The third relationship made was based on cancer latency. In each age group, the larger the FIT value, the faster the manifestation of the cancer. To elaborate, while the average latency for a FIT value less than 100ng/mL was 6.6 years, the average latency for 600 to 799ng/mL was only 3.9 years. Graph 3 demonstrates this correlation, showing a linear relationship between cancer latency and FIT values. According to this relationship, cancer developed about a year sooner for each additional 200ng/mL rise in FIT value.
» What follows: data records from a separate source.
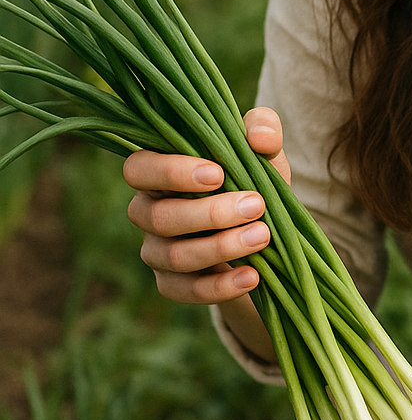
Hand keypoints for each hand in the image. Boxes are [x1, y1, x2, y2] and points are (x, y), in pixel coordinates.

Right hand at [123, 106, 289, 309]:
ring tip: (263, 236)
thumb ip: (263, 129)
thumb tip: (258, 138)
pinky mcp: (171, 284)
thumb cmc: (252, 180)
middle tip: (256, 205)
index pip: (139, 169)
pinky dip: (220, 286)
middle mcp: (147, 211)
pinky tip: (252, 276)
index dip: (171, 172)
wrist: (266, 234)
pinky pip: (186, 290)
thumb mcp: (263, 151)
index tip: (217, 173)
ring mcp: (156, 251)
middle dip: (210, 213)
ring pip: (174, 256)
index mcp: (157, 172)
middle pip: (159, 217)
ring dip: (221, 247)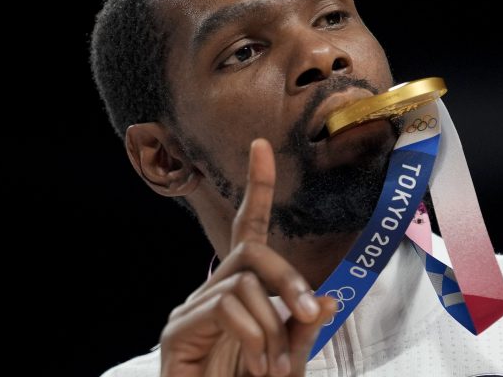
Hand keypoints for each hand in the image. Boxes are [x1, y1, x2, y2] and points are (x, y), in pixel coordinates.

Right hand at [159, 138, 335, 376]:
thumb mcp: (290, 360)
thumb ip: (303, 327)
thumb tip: (326, 298)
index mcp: (243, 292)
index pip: (249, 231)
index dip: (257, 189)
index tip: (261, 148)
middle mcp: (215, 291)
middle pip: (250, 250)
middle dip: (286, 277)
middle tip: (309, 310)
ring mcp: (192, 309)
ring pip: (241, 281)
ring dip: (270, 324)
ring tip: (273, 366)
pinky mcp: (176, 330)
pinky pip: (222, 305)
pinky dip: (250, 334)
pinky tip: (254, 362)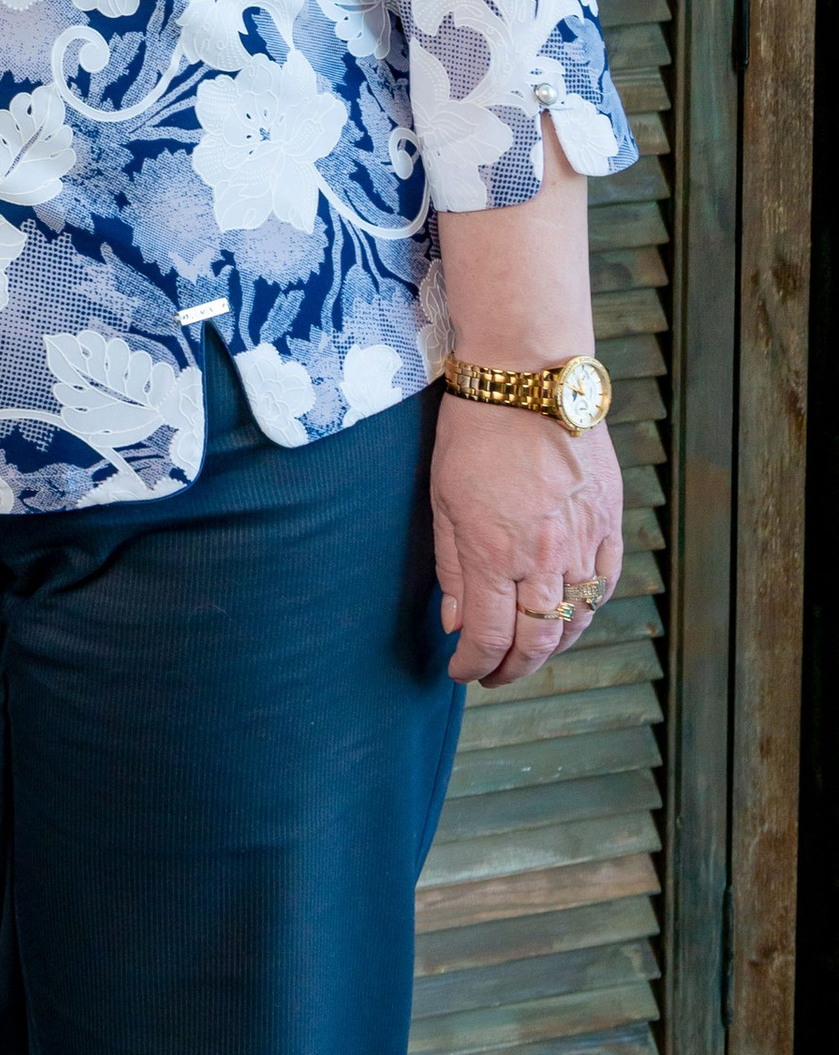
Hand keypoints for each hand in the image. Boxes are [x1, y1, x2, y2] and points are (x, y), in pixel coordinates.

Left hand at [429, 394, 624, 687]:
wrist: (529, 379)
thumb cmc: (474, 432)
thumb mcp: (443, 499)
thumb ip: (453, 568)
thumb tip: (456, 623)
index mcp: (494, 553)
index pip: (487, 636)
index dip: (474, 665)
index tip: (463, 672)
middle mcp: (543, 556)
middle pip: (537, 641)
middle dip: (513, 669)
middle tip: (494, 675)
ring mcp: (583, 540)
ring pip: (576, 620)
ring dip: (551, 647)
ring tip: (528, 652)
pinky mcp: (609, 521)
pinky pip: (605, 583)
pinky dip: (587, 609)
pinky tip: (569, 614)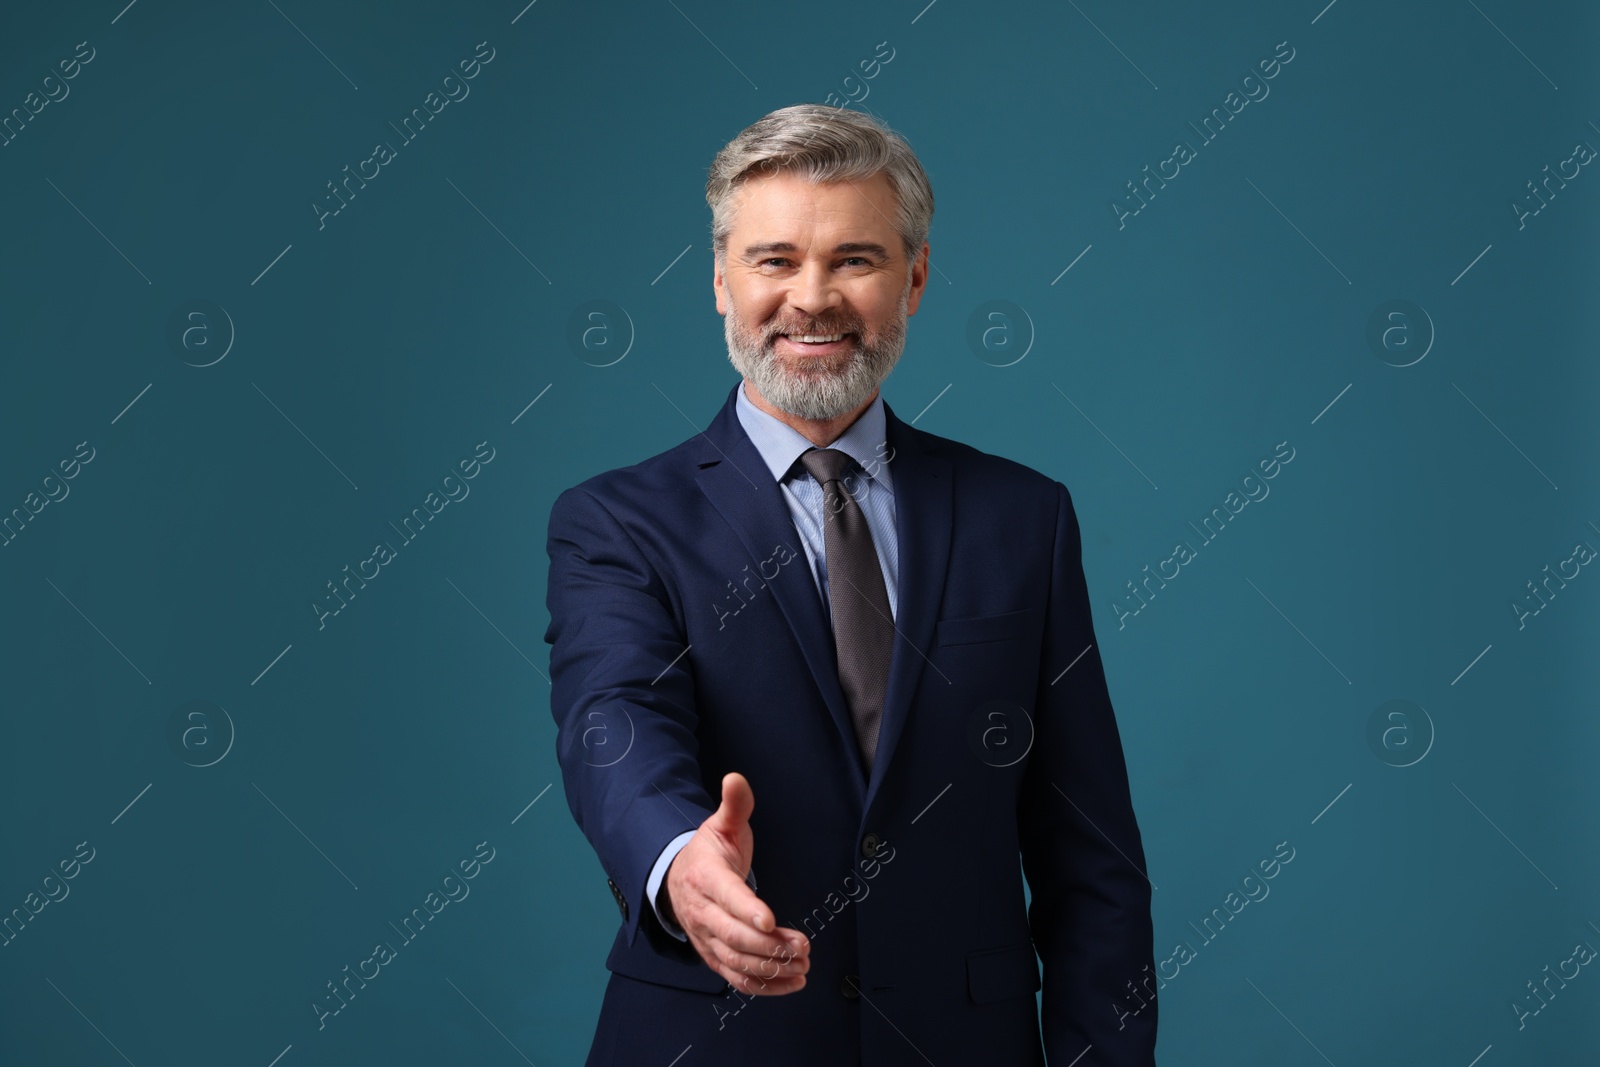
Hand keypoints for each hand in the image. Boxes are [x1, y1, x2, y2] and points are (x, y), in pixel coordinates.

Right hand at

Each age group has a different average cancer risk. Using a single cutpoint value doesn’t take age into consideration. A major flaw in modern healthcare is our use of such expensive procedures, such as the colonoscopy, when it is unnecessary. While it is important to have people with symptoms of or a family history of colon cancer, that rule does not apply to everyone. The data collected heavily supports the belief that incorporating one cutpoint value overestimates the cancer risk for those with FIT values less than 400ng/mL. Even for those who are concerned about developing colorectal cancer despite having a high NNS or low cancer risk (according to the data for their specific age group), the third relationship between FIT value and cancer latency shows that it takes about 4 to 6 years for someone initially having a FIT value of less than 100ng/mL to reach the value of 700ng/mL that is associated with the manifestation of colorectal cancer. FIT had a sensitivity performance of 93%, meaning only 7% of FIT results were false negatives. This number decreases significantly with continuous use of FIT. Therefore, taking the FIT tests annually almost guarantees detecting the cancer before it develops.
The study suggests a significant policy change for some organizations providing screening programs. As of now, unless a better and more inexpensive screening method becomes available on the market, FIT testing should be used as the “first line of defense” screening option, before a colonoscopy. In addition, doctors should become more aware of the various cancer risks among different age groups, and use their understanding of these differences to help their patients follow the most appropriate next-step in preventing or treating colorectal cancer.